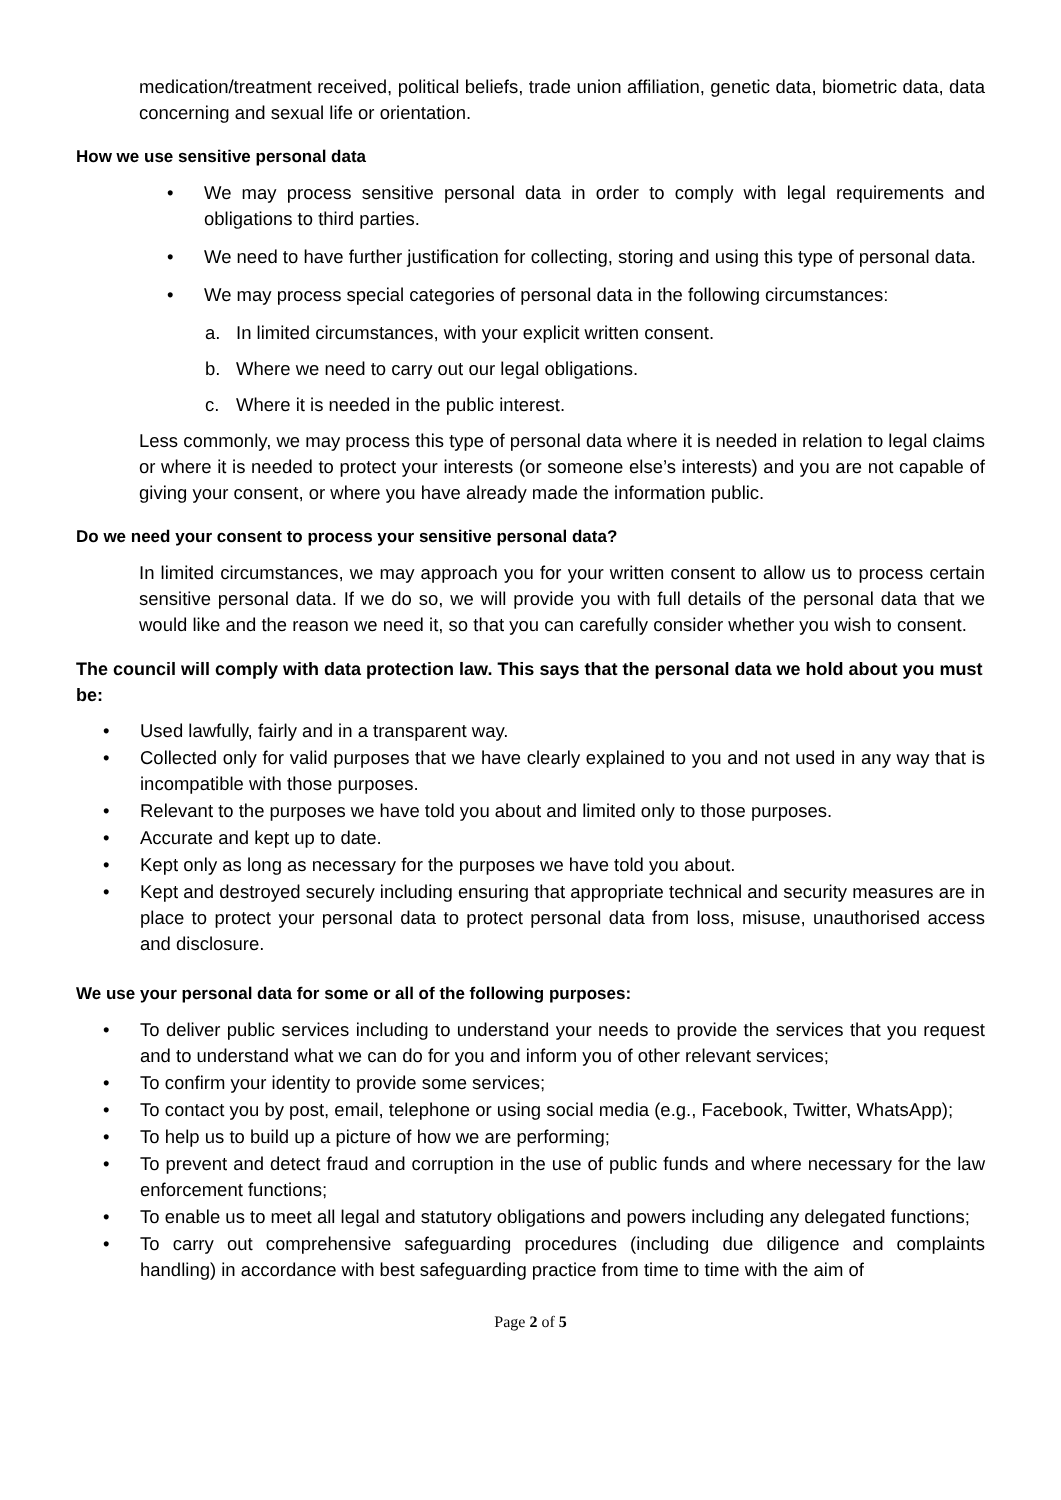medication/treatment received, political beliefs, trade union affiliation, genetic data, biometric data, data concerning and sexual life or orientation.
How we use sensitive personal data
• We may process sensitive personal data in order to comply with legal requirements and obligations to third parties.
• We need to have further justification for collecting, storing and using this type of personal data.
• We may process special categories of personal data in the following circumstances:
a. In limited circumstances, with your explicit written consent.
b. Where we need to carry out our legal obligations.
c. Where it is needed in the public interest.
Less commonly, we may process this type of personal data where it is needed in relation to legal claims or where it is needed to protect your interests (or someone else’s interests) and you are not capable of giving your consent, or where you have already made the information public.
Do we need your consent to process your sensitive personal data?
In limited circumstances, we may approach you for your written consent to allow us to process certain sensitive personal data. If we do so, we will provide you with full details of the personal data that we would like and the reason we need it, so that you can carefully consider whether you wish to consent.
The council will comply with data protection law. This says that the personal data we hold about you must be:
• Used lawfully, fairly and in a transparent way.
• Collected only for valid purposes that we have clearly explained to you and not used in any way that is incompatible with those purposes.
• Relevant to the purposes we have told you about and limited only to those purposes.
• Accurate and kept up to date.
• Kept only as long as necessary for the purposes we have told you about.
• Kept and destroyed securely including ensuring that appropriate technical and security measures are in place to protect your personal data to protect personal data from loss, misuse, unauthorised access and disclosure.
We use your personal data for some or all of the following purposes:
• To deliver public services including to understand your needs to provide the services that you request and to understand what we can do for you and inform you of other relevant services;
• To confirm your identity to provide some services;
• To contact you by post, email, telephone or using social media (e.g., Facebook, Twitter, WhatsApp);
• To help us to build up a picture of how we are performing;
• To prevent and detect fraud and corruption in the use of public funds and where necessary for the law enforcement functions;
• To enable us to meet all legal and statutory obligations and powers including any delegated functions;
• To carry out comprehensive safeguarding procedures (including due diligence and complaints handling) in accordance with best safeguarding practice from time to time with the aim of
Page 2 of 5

::::::::

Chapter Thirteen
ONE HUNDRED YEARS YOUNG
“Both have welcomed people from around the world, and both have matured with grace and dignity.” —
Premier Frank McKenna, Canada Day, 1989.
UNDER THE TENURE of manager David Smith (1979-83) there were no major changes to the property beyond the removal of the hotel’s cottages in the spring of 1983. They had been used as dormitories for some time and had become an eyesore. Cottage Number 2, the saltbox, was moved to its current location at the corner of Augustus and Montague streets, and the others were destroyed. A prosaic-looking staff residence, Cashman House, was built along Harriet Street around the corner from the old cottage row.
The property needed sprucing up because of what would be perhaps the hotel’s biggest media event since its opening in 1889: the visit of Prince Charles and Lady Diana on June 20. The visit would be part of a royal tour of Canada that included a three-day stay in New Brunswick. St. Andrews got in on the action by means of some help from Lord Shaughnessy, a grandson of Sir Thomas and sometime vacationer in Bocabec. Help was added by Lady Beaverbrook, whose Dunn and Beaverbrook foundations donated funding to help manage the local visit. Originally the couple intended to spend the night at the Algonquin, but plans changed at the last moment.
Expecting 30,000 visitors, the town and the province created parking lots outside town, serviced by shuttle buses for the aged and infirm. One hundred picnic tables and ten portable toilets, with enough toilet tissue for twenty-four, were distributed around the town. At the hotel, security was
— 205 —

::::::::

◆ Exercise brief ◆
Return exactly, and only, the lines above starting at the line that contains "Do we need your" and ending at the line that contains "told you about.".

◆ Answer area ◆
Do we need your consent to process your sensitive personal data?
In limited circumstances, we may approach you for your written consent to allow us to process certain sensitive personal data. If we do so, we will provide you with full details of the personal data that we would like and the reason we need it, so that you can carefully consider whether you wish to consent.
The council will comply with data protection law. This says that the personal data we hold about you must be:
• Used lawfully, fairly and in a transparent way.
• Collected only for valid purposes that we have clearly explained to you and not used in any way that is incompatible with those purposes.
• Relevant to the purposes we have told you about and limited only to those purposes.
• Accurate and kept up to date.
• Kept only as long as necessary for the purposes we have told you about.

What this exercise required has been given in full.